→ WORK REQUEST 1: In the text about Cordova and the Exxon spill, what was the worth of the original 1991 settlement for environmental damages?
→ WORK REQUEST 2: From the text about Cordova and the Exxon spill, copy word for word the stretch from "Among those in" through "the disaster struck.".

→ SELECTED TEXT:
#####

Yesterday, a large delegation of Cordovans and their supporters were in Washington to lobby the Bush administration to reopen the federal government's own suit against Exxon and force the company to pay out an extra $100m in environmental damages. That extra money was written into the original 1991 settlement for environmental damages - worth $900m - in the event that oil damage proved more extensive than foreseen.
The fear of environmental activists, however, is that both the Bush administration and Alaska's leading elected officials would prefer to defer to the oil industry and let Exxon off the hook. Alaska's attorney general, Craig Tillery, has said it may be "premature" to present a case for the extra $100m, which must be claimed by 2006.
Among those in Washington was Kory Blake, a third-generation Cordovan known before the spill as a "highliner" because he was one of the most productive commercial fishermen pulling herring and salmon out of the Sound. He had about $500,000 invested in his boat and in three commercial licenses when the disaster struck.
At first, he was kept busy with the clean-up, on which Exxon spent an initial $2bn. Exxon also voluntarily paid an initial $300m in compensation to 11,000 individuals. But then in the early 1990s, just when everyone expected to start fishing again, it became clear that the herring stocks had not returned and the price of salmon - also slow to recover - started to go through the floor as canneries turned to other sources in Chile and Norway. Mr Blake had to sell his home to meet the annual $50,000 payments on his boat, and moved his family to a suburb of Anchorage, where his wife got a job as a school administrator.

#####

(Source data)
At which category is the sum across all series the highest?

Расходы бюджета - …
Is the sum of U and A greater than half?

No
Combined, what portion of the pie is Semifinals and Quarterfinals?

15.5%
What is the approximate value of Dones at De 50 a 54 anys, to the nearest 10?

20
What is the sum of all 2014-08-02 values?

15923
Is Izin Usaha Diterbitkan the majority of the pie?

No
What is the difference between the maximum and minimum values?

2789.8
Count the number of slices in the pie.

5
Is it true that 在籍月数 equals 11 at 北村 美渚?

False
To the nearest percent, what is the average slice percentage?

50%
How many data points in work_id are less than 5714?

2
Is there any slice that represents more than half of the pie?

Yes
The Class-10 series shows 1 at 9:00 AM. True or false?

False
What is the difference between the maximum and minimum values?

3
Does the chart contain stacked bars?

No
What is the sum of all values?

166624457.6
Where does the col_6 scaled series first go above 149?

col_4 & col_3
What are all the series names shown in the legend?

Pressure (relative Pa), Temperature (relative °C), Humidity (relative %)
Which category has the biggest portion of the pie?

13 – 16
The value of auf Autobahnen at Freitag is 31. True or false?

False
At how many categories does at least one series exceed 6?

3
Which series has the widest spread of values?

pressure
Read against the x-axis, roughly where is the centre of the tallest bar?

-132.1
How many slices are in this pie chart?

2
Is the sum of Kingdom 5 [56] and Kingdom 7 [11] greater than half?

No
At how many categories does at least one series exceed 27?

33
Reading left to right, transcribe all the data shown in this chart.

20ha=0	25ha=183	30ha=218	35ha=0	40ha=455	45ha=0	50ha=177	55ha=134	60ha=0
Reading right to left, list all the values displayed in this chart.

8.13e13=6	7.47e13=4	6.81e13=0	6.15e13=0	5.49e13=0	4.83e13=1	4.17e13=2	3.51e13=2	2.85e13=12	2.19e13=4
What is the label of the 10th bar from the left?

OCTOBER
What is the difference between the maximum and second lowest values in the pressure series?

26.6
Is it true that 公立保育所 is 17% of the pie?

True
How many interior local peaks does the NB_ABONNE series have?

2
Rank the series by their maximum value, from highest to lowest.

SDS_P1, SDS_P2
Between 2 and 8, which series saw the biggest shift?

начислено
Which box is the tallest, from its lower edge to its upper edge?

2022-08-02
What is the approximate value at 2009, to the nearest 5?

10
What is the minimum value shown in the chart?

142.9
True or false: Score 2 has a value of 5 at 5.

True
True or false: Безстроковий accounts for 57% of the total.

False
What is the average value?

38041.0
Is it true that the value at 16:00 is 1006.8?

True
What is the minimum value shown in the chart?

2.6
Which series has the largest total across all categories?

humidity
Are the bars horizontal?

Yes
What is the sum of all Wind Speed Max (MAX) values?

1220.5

#####

→ EXERCISE SOLUTION 1: $900m

→ EXERCISE SOLUTION 2:
Among those in Washington was Kory Blake, a third-generation Cordovan known before the spill as a "highliner" because he was one of the most productive commercial fishermen pulling herring and salmon out of the Sound. He had about $500,000 invested in his boat and in three commercial licenses when the disaster struck.